May 7, 2010

Water conference highlights progressive efficiencies, challenges ahead

The University of Nebraska and the Bill and Melinda Gates Foundation hosted the Water for Food International Conference this week in Lincoln.

The conference had a wide range of presentations of the common theme, of Growing More with Less, with many of the presentations highlighting current research or programs that are proving that we can grow more crop per drop.

In fact, more crop per drop was a statement made Jeff Raikes, a fellow Nebraskan and current CEO of the Bill and Melinda Gates Foundation, during his presentation. His presentation also challenged today’s leaders and researches to continue to do more with less.

Raikes said noted that more crop per drop is possible with better farm management, more production from rain fed crops and improved output of irrigated agriculture. It will also take improved technologies – new varieties of crops and seeds, new water storage efforts and more efficient pumps. Plus there’s water rights, infrastructure and compensating farmers for using less water.

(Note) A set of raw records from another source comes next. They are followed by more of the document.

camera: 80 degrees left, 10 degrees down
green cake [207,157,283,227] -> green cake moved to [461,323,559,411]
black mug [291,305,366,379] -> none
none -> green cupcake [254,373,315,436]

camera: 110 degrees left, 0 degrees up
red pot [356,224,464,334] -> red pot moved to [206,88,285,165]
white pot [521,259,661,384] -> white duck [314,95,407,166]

Don McCabe of Nebraska Farmer wrote a bit about Raikes presentation. You can find that full article here.

Much of the research highlighted during the conference showed the efficiencies that farmers have achieved over time and what increased efficiencies have yet to be gained.

Presenters were from all around the world discussed not only the possibilities, but also the many benefits that come from such efficiencies. Economic development and decreased hunger rates are just two of the many positives of such an expansion.

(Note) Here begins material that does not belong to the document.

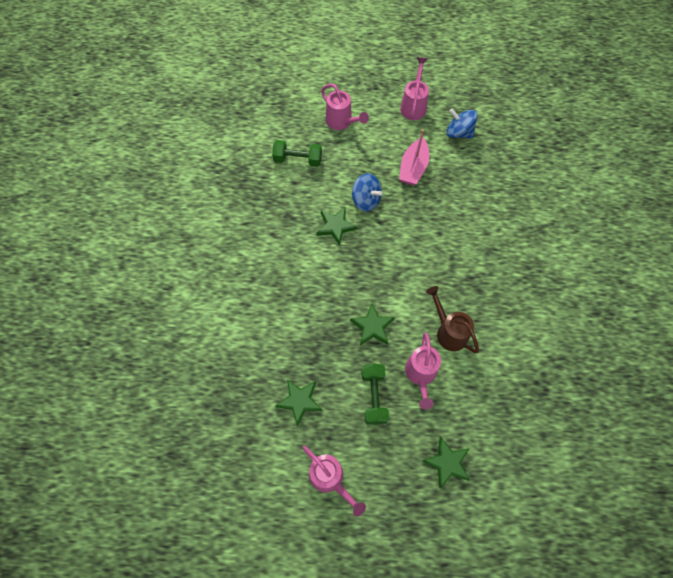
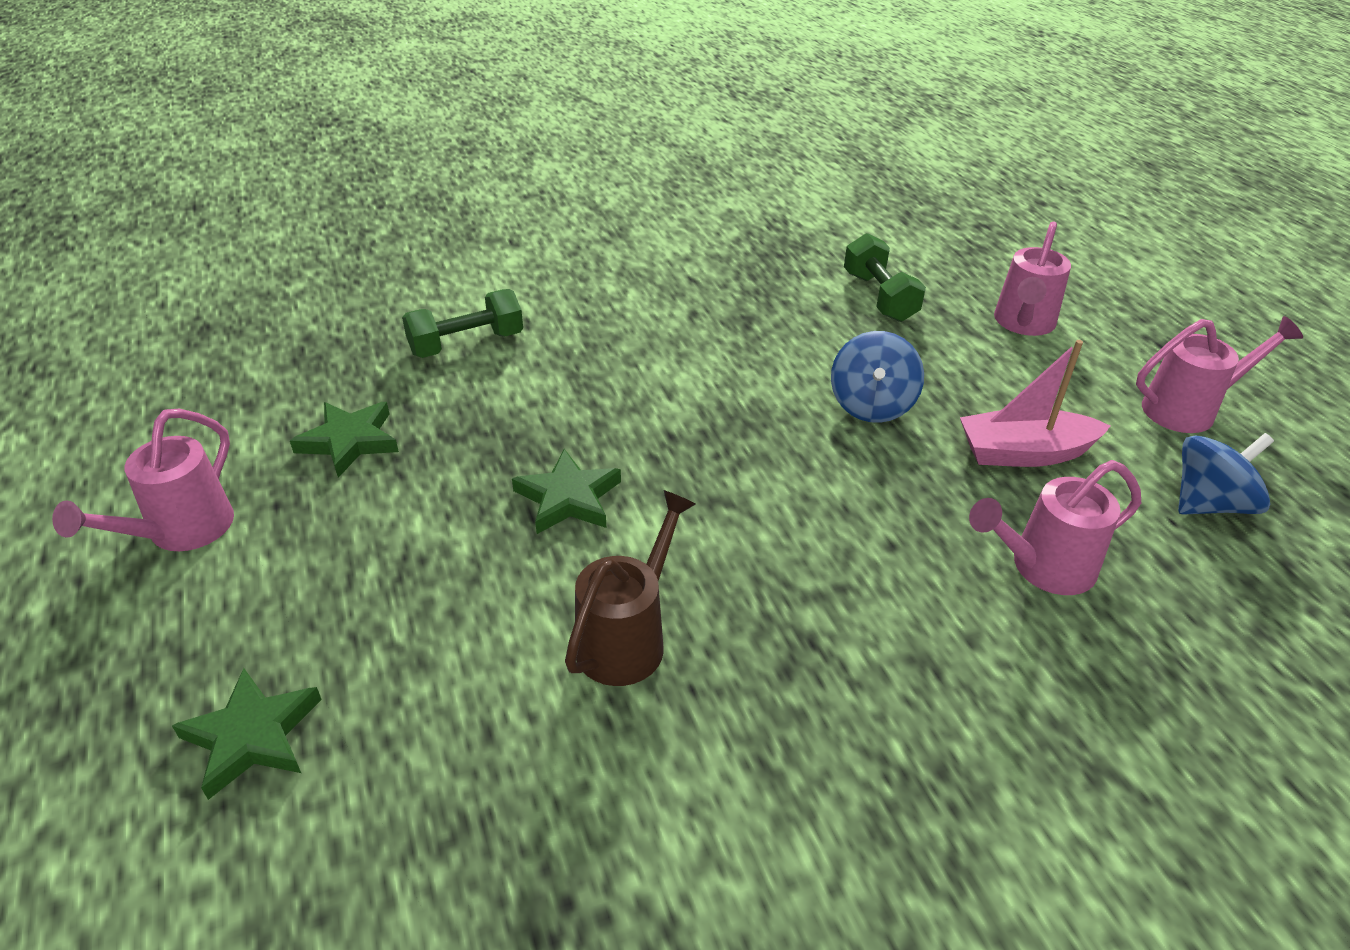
camera: 65 degrees right, 25 degrees down
green star [317,207,358,246] -> none
green dumbbell [362,364,389,425] -> green dumbbell moved to [402,289,523,358]
pink watering can [405,332,441,410] -> pink watering can moved to [969,460,1141,595]
blue spinning top [447,108,478,139] -> blue spinning top turned 60 degrees clockwise [1178,433,1274,515]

The world continues to have a growing population, a population that will continue to demand a food source that will have to be grown on fewer acres with greater efficiencies. The plus is that farmers from around the world have shown that they have increased production per unit of input, have and will continue to adopt the latest in technology and advances and will meet this demand.

The "more with less" language is a message corn growers in Nebraksa – and across the country – have been talking about for more than a year. In Nebraska, this is part of the Sustaining Innovation messages, which include:
  • American farmers grow 5 times more corn than they did in the 1930s but do so on 20 percent less land.
  • Corn farmers cut erosion 44 percent in two decades thanks to new tillage methods.
  • American farmers slashed the fertilizer needed to grow a bushel of corn by 36 percent in just three decades.
  • Monitoring soil moisture levels and measuring the amount of water corn plants lose each day is helping Nebraska corn farmers significantly reduce irrigation and water demand. (FYI, more than 85 percent of the total U.S. corn crop is rain-fed only. Less than 15 percent is supplemented with irrigation.)
  • And more.
The Nebraska Corn Board's Don Hutchens and Kelly Brunkhorst attended much of the conference, so some of the details here come from their notes.